Fantasy takeaway: After round 9, you’re going to see how well prepared your are for your draft. This is where you make calculated risks on players who haven’t yet maximized their potential or are in new siutaitons that work better for them. Or you go against standard draft strategy and take a defense or a kicker higher than is usually recommended, with the last two picks of the draft. And let’s be honest: most “normal” people, as in those who aren’t paid fantasy analysts, won’t know much about a lot of these players. We must rely on our trusted sources for good intelligence on players' talent, their team situation, their injury history and recovery, and so many other factors. Who do you trust when the internet is overflowing with so-called experts?

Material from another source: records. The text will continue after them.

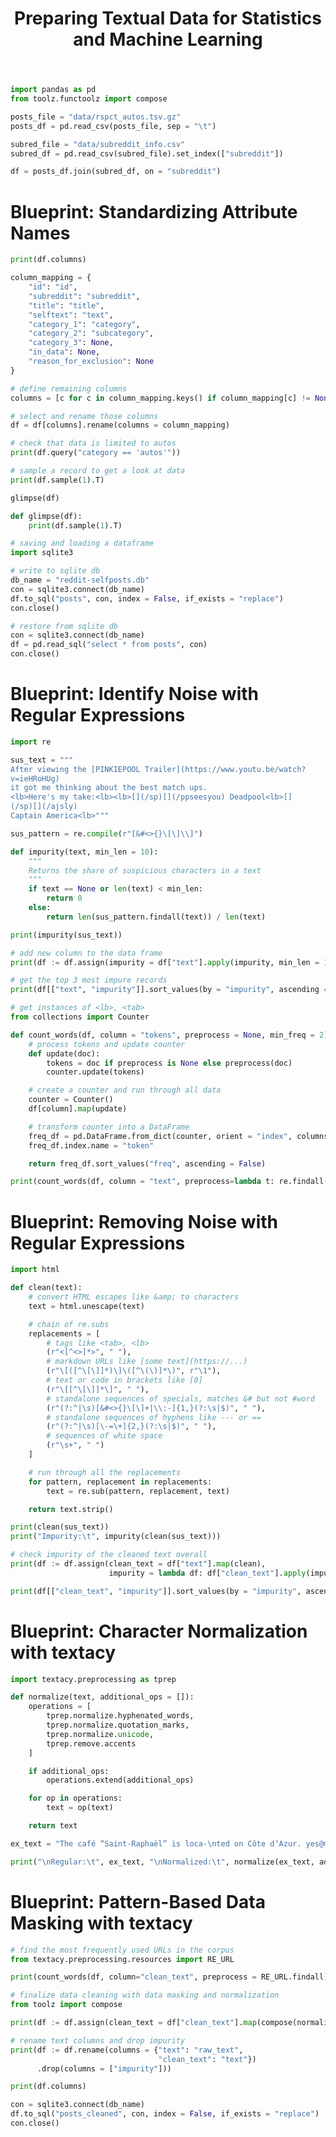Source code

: #+TITLE: Preparing Textual Data for Statistics and Machine Learning

#+BEGIN_SRC python
import pandas as pd
from toolz.functoolz import compose

posts_file = "data/rspct_autos.tsv.gz"
posts_df = pd.read_csv(posts_file, sep = "\t")

subred_file = "data/subreddit_info.csv"
subred_df = pd.read_csv(subred_file).set_index(["subreddit"])

df = posts_df.join(subred_df, on = "subreddit")
#+END_SRC

* Blueprint: Standardizing Attribute Names

#+BEGIN_SRC python
print(df.columns)

column_mapping = {
    "id": "id",
    "subreddit": "subreddit",
    "title": "title",
    "selftext": "text",
    "category_1": "category",
    "category_2": "subcategory",
    "category_3": None,
    "in_data": None,
    "reason_for_exclusion": None
}

# define remaining columns
columns = [c for c in column_mapping.keys() if column_mapping[c] != None]

# select and rename those columns
df = df[columns].rename(columns = column_mapping)

# check that data is limited to autos
print(df.query("category == 'autos'"))

# sample a record to get a look at data
print(df.sample(1).T)

glimpse(df)

def glimpse(df):
    print(df.sample(1).T)

# saving and loading a dataframe
import sqlite3

# write to sqlite db
db_name = "reddit-selfposts.db"
con = sqlite3.connect(db_name)
df.to_sql("posts", con, index = False, if_exists = "replace")
con.close()

# restore from sqlite db
con = sqlite3.connect(db_name)
df = pd.read_sql("select * from posts", con)
con.close()
#+END_SRC

* Blueprint: Identify Noise with Regular Expressions

#+BEGIN_SRC python
import re

sus_text = """
After viewing the [PINKIEPOOL Trailer](https://www.youtu.be/watch?
v=ieHRoHUg)
it got me thinking about the best match ups.
<lb>Here's my take:<lb><lb>[](/sp)[](/ppseesyou) Deadpool<lb>[]
(/sp)[](/ajsly)
Captain America<lb>"""

sus_pattern = re.compile(r"[&#<>{}\[\]\\]")

def impurity(text, min_len = 10):
    """
    Returns the share of suspicious characters in a text
    """
    if text == None or len(text) < min_len:
        return 0
    else:
        return len(sus_pattern.findall(text)) / len(text)

print(impurity(sus_text))

# add new column to the data frame
print(df := df.assign(impurity = df["text"].apply(impurity, min_len = 10)))

# get the top 3 most impure records
print(df[["text", "impurity"]].sort_values(by = "impurity", ascending = False).head(3))

# get instances of <lb>, <tab>
from collections import Counter

def count_words(df, column = "tokens", preprocess = None, min_freq = 2):
    # process tokens and update counter
    def update(doc):
        tokens = doc if preprocess is None else preprocess(doc)
        counter.update(tokens)

    # create a counter and run through all data
    counter = Counter()
    df[column].map(update)

    # transform counter into a DataFrame
    freq_df = pd.DataFrame.from_dict(counter, orient = "index", columns = ["freq"]).query("freq >= @min_freq")
    freq_df.index.name = "token"

    return freq_df.sort_values("freq", ascending = False)

print(count_words(df, column = "text", preprocess=lambda t: re.findall(r"<[\w/]*>", t)))
#+END_SRC

* Blueprint: Removing Noise with Regular Expressions

#+BEGIN_SRC python
import html

def clean(text):
    # convert HTML escapes like &amp; to characters
    text = html.unescape(text)

    # chain of re.subs
    replacements = [
        # tags like <tab>, <lb>
        (r"<[^<>]*>", " "),
        # markdown URLs like [some text](https://...)
        (r"\[([^\[\]]*)\]\([^\(\)]*\)", r"\1"),
        # text or code in brackets like [0]
        (r"\[[^\[\]]*\]", " "),
        # standalone sequences of specials, matches &# but not #word
        (r"(?:^|\s)[&#<>{}\[\]+|\\:-]{1,}(?:\s|$)", " "),
        # standalone sequences of hyphens like --- or ==
        (r"(?:^|\s)[\-=\+]{2,}(?:\s|$)", " "),
        # sequences of white space
        (r"\s+", " ")
    ]

    # run through all the replacements
    for pattern, replacement in replacements:
        text = re.sub(pattern, replacement, text)

    return text.strip()

print(clean(sus_text))
print("Impurity:\t", impurity(clean(sus_text)))

# check impurity of the cleaned text overall
print(df := df.assign(clean_text = df["text"].map(clean),
                      impurity = lambda df: df["clean_text"].apply(impurity, min_len = 20)))

print(df[["clean_text", "impurity"]].sort_values(by = "impurity", ascending = False).head(3))

#+END_SRC

* Blueprint: Character Normalization with textacy

#+BEGIN_SRC python
import textacy.preprocessing as tprep

def normalize(text, additional_ops = []):
    operations = [
        tprep.normalize.hyphenated_words,
        tprep.normalize.quotation_marks,
        tprep.normalize.unicode,
        tprep.remove.accents
    ]

    if additional_ops:
        operations.extend(additional_ops)

    for op in operations:
        text = op(text)

    return text

ex_text = "The café “Saint-Raphaël” is loca-\nted on Côte dʼAzur. yes@mailbox.org visit http://website.web"

print("\nRegular:\t", ex_text, "\nNormalized:\t", normalize(ex_text, additional_ops = [tprep.replace.emails, tprep.replace.urls]))
#+END_SRC

* Blueprint: Pattern-Based Data Masking with textacy


#+BEGIN_SRC python
# find the most frequently used URLs in the corpus
from textacy.preprocessing.resources import RE_URL

print(count_words(df, column="clean_text", preprocess = RE_URL.findall))

# finalize data cleaning with data masking and normalization
from toolz import compose

print(df := df.assign(clean_text = df["clean_text"].map(compose(normalize, tprep.replace.urls))))

# rename text columns and drop impurity
print(df := df.rename(columns = {"text": "raw_text",
                                 "clean_text": "text"})
      .drop(columns = ["impurity"]))

print(df.columns)

con = sqlite3.connect(db_name)
df.to_sql("posts_cleaned", con, index = False, if_exists = "replace")
con.close()
#+END_SRC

Cybersecurity tie-ins: Team building and Threat Intelligence
Building an information security team is challenging. There is a gap between supply of talent and demand. That’s why CISOs are figuring out new ways to find talent in new places to join their teams. Last year, longtime super athlete wide receiver Cordarrelle Patterson had the best year of his career when he moved to running back for the Atlantic Falcons. Likewise, many innovative CISOs are looking for candidates who have untapped skills that would fit well in a cybersecurity role.
The other thing they must constantly evaluate is their threat intelligence. With so many sources claiming to know what threat is looming and what vendor or solution is the best way to defend against it, the CISO must figure out who to trust. There’s real skill involved in determining the signal from the noise in cybersecurity.